The Mavericks don’t win Thursday night’s thriller against the Knicks without two players — Kyrie Irving and Josh Green.
Irving is the obvious pick for his 44-point explosion and numerous momentum changing plays. Green seems just as obvious for his 18 points, by far the most he’s scored in six games in January. While the scoring was certainly useful, Green’s biggest impact in the win came on the other side of the floor. Specifically, hounding Knicks likely-to-be All-Star Jalen Brunson.
Brunson returned to Dallas for the first time since joining the New York Knicks in 2022, and on the surface, his production looked great — 30 points and eight assists. However he started slow, like the rest of his teammates did. Brunson only made one of his first seven shots in the game, as the Mavericks pushed the gas and raced out to a remarkable 44-26 first quarter lead. While Dallas did cough up almost all of that lead in the fourth quarter, building that lead in the first place is the main reason the Mavericks were able to survive a game without three starters in Luka Doncic, Dereck Lively, and Dante Exum.
Green was the main catalyst for the defensive effort early and forcing Brunson and the Knicks into a slow start. He did this by picking up Brunson full-court from opening tip, not allowing Brunson or the Knicks to get comfortable with their offensive sets.
For the first three Knicks possessions, Brunson brought the ball up the court each time, and each time Green was there to meet him as soon as Brunson touched the ball. That led to the first pass from Brunson in each of these Knicks possessions not occurring till around 16 or 15 seconds were left on the shot clock.
This left the Knicks starting the sets fairly late and if the first option wasn’t available, the possession was basically blown up and a forced shot was needed.
Brunson started 1-of-7 and only finished the first half with 4-of-12 shooting. It was clear the Knicks felt like they could sleep walk through the early portion of the game and try to control the tempo like they know how, knowing they couldn’t compete with Dallas in a track meet. Brunson’s entire game is revolved around slowly grinding teams down with his methodical half court game, squirming around pick and rolls and dicing teams apart with his midrange scoring (sound familiar?)
The Knicks entered Thursday’s game 26th in pace. The Mavericks entered eighth. New York tried to impose its will early and kudos to the Mavericks for not playing on their heels and forcing the issue. So much about the Mavericks increased tempo and pace is attributed to Doncic and Irving juicing up the fast break, and while that’s certainly a large contributor, don’t overlook some defensive changes as well. Last season the Mavericks were anemic in defensive “splash” plays and forcing turnovers, only 22nd in opponent turnover rate at 13.3 percent according to Cleaning the Glass. This season? The Mavericks are now seventh at 14.7 percent, with more steals and blocks thanks to a younger, more athletic roster including new additions Dereck Lively, Dante Exum, Dereck Jones Jr., and yes, even Grant Williams. You can’t run unless you get stops — the Mavericks are started the season in the low 20s in defensive rating, but currently sit 17th for the season and that number is actually seventh in the last two weeks. Yes, you read that right: for the last two weeks the Mavericks have had the seventh best defense in the league.

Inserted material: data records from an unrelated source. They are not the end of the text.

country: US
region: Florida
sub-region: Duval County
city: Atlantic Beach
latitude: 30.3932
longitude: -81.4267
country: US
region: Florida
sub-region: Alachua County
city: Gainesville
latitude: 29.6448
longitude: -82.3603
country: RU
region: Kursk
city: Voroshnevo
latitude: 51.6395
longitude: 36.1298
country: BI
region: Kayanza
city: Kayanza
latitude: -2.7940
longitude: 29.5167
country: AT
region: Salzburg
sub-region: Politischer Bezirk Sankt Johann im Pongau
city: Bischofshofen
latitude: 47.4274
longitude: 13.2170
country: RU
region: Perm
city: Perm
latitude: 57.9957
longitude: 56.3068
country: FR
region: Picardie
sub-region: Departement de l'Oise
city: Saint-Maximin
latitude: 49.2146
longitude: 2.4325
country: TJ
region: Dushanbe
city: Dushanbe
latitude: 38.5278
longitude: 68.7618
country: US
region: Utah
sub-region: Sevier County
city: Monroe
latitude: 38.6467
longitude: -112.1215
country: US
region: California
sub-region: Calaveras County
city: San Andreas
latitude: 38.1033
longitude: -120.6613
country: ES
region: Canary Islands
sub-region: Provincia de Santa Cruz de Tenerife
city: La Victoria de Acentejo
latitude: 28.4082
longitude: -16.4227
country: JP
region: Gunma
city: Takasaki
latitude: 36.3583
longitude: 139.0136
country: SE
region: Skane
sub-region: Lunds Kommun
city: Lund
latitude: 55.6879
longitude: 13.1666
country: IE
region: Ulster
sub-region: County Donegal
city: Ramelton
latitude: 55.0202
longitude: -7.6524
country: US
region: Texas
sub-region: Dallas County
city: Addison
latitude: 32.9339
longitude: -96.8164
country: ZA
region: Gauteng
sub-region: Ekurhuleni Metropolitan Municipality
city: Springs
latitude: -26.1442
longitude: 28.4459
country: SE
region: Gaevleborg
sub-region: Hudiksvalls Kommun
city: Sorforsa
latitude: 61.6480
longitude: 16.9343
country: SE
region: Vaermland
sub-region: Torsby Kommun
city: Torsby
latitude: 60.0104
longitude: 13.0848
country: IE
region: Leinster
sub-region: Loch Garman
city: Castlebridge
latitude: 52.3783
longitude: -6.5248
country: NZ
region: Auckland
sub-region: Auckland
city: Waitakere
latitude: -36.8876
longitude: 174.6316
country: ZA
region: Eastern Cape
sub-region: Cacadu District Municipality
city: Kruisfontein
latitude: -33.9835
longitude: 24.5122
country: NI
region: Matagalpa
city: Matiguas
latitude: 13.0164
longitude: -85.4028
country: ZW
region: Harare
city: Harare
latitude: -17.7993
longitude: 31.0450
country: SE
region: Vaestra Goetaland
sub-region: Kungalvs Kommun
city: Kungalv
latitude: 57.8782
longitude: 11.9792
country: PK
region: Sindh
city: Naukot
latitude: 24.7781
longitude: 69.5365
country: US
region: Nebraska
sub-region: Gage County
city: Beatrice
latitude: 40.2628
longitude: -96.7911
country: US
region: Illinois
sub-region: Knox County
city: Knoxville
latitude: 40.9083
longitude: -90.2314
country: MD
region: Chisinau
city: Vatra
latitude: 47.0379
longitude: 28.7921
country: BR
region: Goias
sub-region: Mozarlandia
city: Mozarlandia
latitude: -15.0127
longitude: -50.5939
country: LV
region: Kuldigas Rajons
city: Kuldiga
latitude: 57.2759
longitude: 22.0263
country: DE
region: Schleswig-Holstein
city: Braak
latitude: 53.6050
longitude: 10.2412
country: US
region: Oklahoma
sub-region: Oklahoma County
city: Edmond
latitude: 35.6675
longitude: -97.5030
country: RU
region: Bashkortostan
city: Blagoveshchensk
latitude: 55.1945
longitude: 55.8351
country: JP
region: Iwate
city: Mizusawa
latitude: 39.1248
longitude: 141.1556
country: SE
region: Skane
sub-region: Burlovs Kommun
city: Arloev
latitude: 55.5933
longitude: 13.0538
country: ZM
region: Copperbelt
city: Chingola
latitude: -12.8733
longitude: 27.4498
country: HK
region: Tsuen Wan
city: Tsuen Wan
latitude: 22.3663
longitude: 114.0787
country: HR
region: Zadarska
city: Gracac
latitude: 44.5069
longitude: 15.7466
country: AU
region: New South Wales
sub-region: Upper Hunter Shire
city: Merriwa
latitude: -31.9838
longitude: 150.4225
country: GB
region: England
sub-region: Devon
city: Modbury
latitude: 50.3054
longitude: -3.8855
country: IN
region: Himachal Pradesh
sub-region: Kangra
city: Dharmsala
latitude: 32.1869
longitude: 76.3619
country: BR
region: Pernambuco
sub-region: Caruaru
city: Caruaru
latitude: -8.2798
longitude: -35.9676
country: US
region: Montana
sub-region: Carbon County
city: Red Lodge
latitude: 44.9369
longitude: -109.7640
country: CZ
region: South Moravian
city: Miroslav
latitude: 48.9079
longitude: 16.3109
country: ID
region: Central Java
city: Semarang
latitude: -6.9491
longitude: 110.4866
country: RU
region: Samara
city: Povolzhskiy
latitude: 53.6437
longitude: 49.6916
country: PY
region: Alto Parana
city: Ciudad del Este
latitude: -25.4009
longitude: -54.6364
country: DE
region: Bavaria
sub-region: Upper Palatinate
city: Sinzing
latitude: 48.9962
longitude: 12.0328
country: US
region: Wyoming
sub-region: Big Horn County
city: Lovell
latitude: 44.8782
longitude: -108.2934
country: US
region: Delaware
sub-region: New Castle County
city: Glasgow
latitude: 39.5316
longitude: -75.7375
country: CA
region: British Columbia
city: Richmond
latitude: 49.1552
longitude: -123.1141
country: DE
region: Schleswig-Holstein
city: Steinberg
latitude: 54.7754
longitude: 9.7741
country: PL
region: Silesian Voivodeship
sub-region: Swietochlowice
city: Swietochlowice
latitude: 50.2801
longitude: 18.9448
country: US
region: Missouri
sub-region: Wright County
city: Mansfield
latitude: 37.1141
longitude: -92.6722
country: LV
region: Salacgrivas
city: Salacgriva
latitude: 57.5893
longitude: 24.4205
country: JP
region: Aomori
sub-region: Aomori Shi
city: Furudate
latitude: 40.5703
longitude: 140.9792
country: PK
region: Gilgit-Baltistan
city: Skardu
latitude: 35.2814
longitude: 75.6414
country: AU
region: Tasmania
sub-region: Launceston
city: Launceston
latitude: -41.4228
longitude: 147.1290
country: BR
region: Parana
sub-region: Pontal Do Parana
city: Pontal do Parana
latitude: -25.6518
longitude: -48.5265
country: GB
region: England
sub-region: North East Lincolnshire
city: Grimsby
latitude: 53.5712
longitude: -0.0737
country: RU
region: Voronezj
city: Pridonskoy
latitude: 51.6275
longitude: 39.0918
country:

The Knicks as a team only posted a 110 offensive rating in the first half, well-below their 119.7 season-long mark according to Cleaning the Glass, which is ninth-best in the league. New York shot poorly from three in the first half, which can partly be attributed to variance, but also because Green’s early pressure didn’t allow Brunson to get clean drive-and-kick opportunities. The Knicks got loose in the second half and the Mavericks defensive pressure was hard to maintain for a full game without Exum and Lively, but the lead built in the first half was big enough to survive the second half storm from New York. Credit Green, coach Jason Kidd, and his coaching staff’s aggressive gameplan for that.